* [Task instructions]: Copy out word for word the lines of the records, from the first line through the line containing "transportasi sendiri. Biasanya", including both of those lines.

Collected data
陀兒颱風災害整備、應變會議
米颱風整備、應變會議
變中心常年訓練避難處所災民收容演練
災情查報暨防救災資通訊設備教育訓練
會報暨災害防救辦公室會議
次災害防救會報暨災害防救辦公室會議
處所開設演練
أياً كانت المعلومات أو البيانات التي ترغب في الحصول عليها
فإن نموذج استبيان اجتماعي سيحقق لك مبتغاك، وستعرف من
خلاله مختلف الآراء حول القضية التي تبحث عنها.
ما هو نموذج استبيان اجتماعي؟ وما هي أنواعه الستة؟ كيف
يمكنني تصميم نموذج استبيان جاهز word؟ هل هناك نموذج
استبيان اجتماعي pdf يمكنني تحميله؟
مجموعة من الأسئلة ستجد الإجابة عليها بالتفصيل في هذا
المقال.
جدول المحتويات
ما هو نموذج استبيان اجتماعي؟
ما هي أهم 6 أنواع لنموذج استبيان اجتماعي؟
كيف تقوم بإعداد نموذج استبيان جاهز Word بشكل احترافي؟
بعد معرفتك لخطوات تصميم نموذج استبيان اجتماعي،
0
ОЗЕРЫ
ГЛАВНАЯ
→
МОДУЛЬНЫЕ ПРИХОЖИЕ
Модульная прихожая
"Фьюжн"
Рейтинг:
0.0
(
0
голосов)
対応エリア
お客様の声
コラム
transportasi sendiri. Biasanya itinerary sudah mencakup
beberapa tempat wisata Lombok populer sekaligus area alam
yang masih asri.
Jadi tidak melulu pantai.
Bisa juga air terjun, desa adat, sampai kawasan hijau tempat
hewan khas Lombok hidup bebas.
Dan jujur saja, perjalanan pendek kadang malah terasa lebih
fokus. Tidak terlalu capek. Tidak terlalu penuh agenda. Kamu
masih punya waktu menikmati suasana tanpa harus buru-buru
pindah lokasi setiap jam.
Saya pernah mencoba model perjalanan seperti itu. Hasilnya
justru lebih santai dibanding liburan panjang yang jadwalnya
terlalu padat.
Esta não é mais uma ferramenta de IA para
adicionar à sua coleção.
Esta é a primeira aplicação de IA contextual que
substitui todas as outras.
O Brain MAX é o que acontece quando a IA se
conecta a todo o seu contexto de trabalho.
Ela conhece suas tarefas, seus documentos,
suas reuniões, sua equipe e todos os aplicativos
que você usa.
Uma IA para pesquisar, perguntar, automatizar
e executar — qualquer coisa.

* [Solution to the problem]:
陀兒颱風災害整備、應變會議
米颱風整備、應變會議
變中心常年訓練避難處所災民收容演練
災情查報暨防救災資通訊設備教育訓練
會報暨災害防救辦公室會議
次災害防救會報暨災害防救辦公室會議
處所開設演練
أياً كانت المعلومات أو البيانات التي ترغب في الحصول عليها
فإن نموذج استبيان اجتماعي سيحقق لك مبتغاك، وستعرف من
خلاله مختلف الآراء حول القضية التي تبحث عنها.
ما هو نموذج استبيان اجتماعي؟ وما هي أنواعه الستة؟ كيف
يمكنني تصميم نموذج استبيان جاهز word؟ هل هناك نموذج
استبيان اجتماعي pdf يمكنني تحميله؟
مجموعة من الأسئلة ستجد الإجابة عليها بالتفصيل في هذا
المقال.
جدول المحتويات
ما هو نموذج استبيان اجتماعي؟
ما هي أهم 6 أنواع لنموذج استبيان اجتماعي؟
كيف تقوم بإعداد نموذج استبيان جاهز Word بشكل احترافي؟
بعد معرفتك لخطوات تصميم نموذج استبيان اجتماعي،
0
ОЗЕРЫ
ГЛАВНАЯ
→
МОДУЛЬНЫЕ ПРИХОЖИЕ
Модульная прихожая
"Фьюжн"
Рейтинг:
0.0
(
0
голосов)
対応エリア
お客様の声
コラム
transportasi sendiri. Biasanya itinerary sudah mencakup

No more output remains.